À regarder : Primitive Technology. Bon, soyons honnêtes : si nos sociétés survivent au COVID-19, elles finiront bien par s'écrouler un jour, que ça soit à cause d'une pandémie encore plus grave, un conflit nucléaire, une catastrophe écologique ou la fermeture de Stack Overflow. L'essentiel, c'est d'être préparé. Et quand je parle de préparation, je ne veux pas dire « acheter 80 rouleaux de PQ et douze boîtes de paracétamol ». Non, je parle d'acquérir de vraies compétences pour la survie à long terme : bâtir une hutte au milieu de la forêt, fabriquer un four en boue séchée, construire un arc pour chasser le gibier du bois de Vincennes. C'est exactement ce à quoi s'amuse l'Australien John Plant pour les dix millions d'abonnés de sa chaîne YouTube Primitive Technology. Et c'est absolument fascinant. Jamais je n'aurais imaginé passer une soirée entière devant un monsieur torse nu qui monte des pièges à crevettes, produit des briques en terre et allume des feux en utilisant uniquement ce qu'il trouve dans la forêt. C'est la version IRL de Rust, The Forest ou Minecraft qui n'attend plus que le patch Plague Inc. pour passer au stade supérieur. À la prochaine apocalypse, ce type sera le roi du monde.
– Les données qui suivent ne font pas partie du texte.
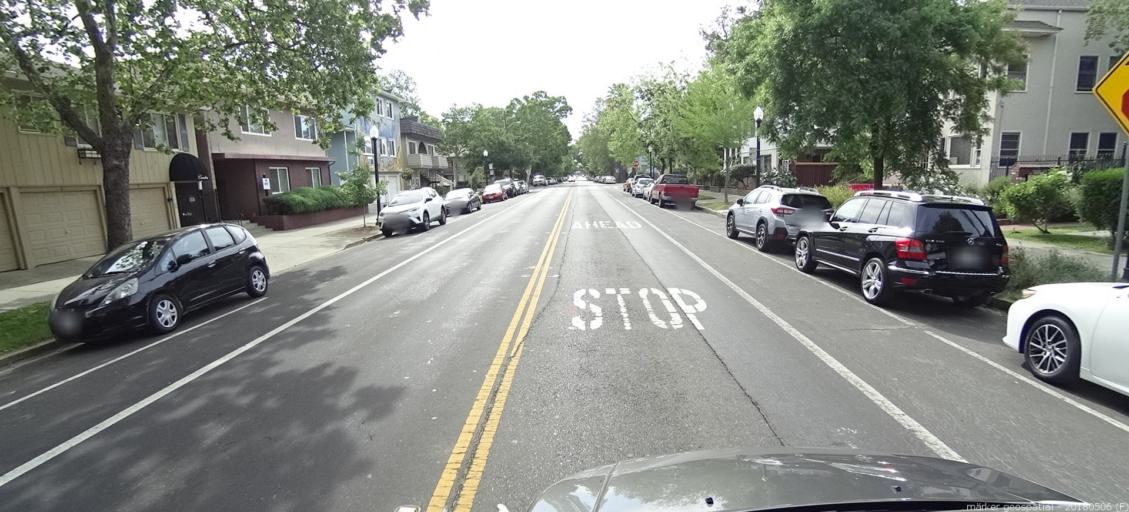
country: US
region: California
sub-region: Sacramento County
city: Sacramento
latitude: 38.5704
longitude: -121.4748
À câliner : un body pillow. Vous êtes seul. Terriblement seul. Les jeux vidéo, les séries télévisées, les livres... Tout ça a du bon, mais rien ne remplace le bon vieux contact humain, aussi connu sous le nom de « p'tit câlin ». Un souci auquel nos amis bizarres, les otakus, ont pensé bien avant que la moitié de l'humanité soit condamnée à se terrer chez elle en attendant des jours meilleurs. Car l'otaku est une créature solitaire, au sens le plus strict du terme qui, en tant que telle, inventa le body pillow. Bon, d'accord, les body pillows ont sans doute été créés bien avant l'apparition des premiers otakus. Mais il ne fait aucun doute que ces individus furent les premiers à remarquer qu'il suffit de leur mettre une taie imprimée à l'effigie d'un personnage d'anime, puis de le serrer très fort contre soi pour avoir un semblant de contact intime. Tout comme ils furent sans doute les premiers à remarquer aussi qu'il suffit de plonger sa tête à l’intérieur pour pleurer à voix haute sans que personne ne vous entende. Le paradis lavable en machine, en somme.
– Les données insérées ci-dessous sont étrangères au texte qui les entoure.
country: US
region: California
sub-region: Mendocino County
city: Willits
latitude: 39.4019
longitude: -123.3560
A écouter : le silence. Il est partout, tout autour de nous et pourtant, il suffit de pas grand-chose pour l'anéantir. Non, il ne s'agit pas – encore – du COVID-19 mais du silence. Passez un peu la tête par la fenêtre et écoutez. Profitez de cette absence de tumulte pour atteindre la sérénité. Transcendez votre être en ne faisant plus qu'un avec votre environnement. Il est silence. Vous êtes silence. Il ne peut plus rien vous arriver d'affreux maintenant. Puis une fois que vous vous sentez éveillé au-delà de votre conscience, hurlez à vous en défoncer les cordes vocales en écoutant Bleed de Meshuggah à fond. Désormais, vous êtes en sueur, épuisé et surtout, vous ne vous êtes jamais senti aussi vivant.